● Work task: Reproduce the records below exactly, but only between the lines holding "Grange Cricket Club: 105 -> 65" and "Eden Gardens: none -> 60", inclusive.

● Entries shown:
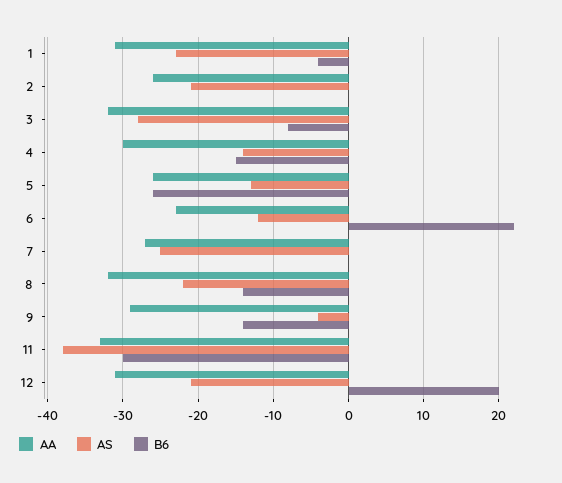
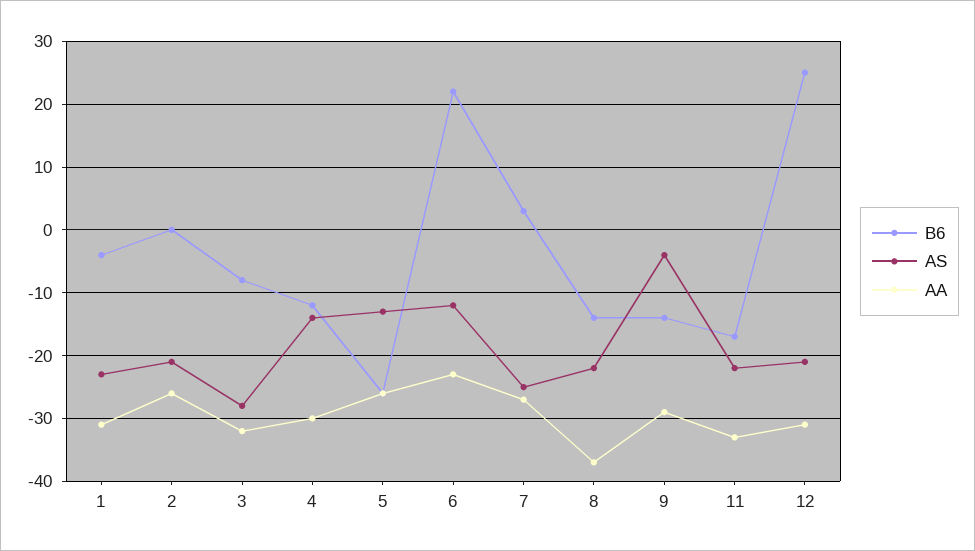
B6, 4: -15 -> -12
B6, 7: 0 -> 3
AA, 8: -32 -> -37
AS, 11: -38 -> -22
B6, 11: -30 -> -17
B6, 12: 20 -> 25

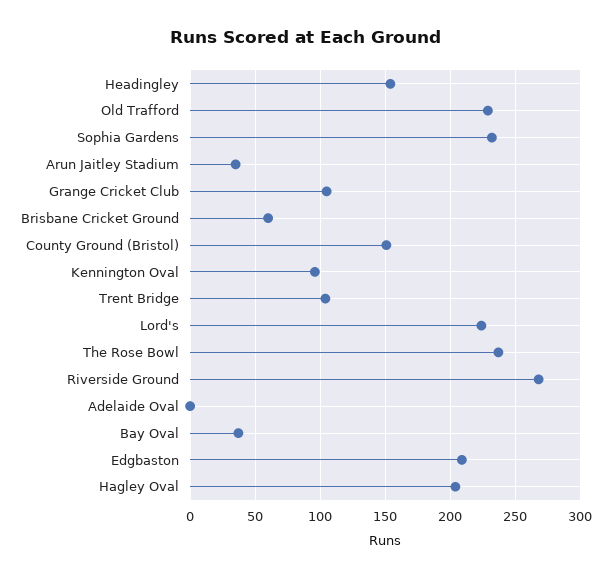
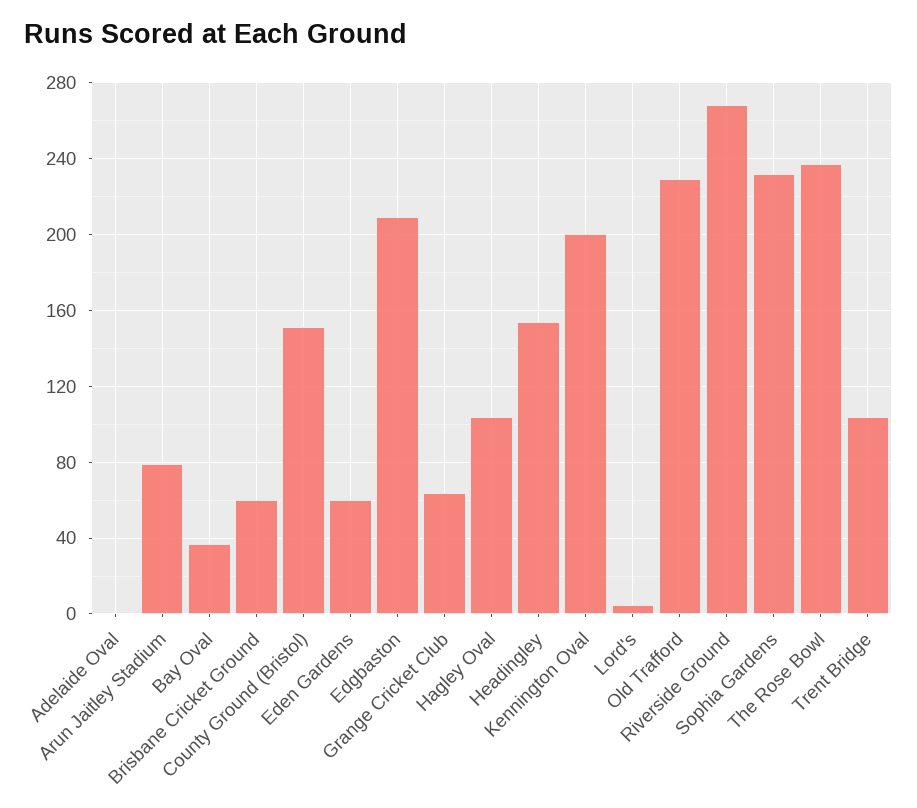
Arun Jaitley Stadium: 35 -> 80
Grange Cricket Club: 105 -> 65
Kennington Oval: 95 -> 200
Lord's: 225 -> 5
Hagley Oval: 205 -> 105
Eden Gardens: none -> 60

--

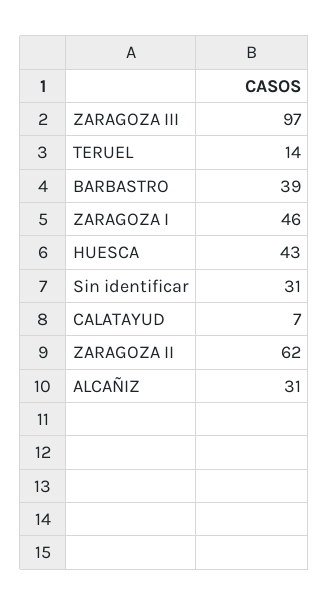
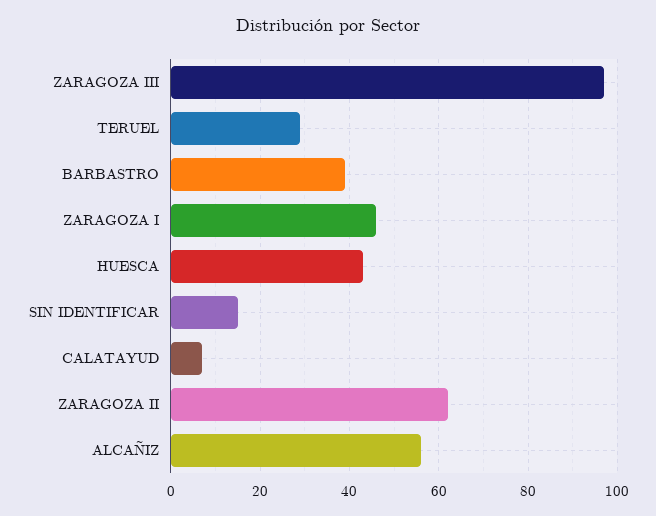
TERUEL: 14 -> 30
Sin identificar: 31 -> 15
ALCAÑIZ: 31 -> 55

● Written answer:
Grange Cricket Club: 105 -> 65
Kennington Oval: 95 -> 200
Lord's: 225 -> 5
Hagley Oval: 205 -> 105
Eden Gardens: none -> 60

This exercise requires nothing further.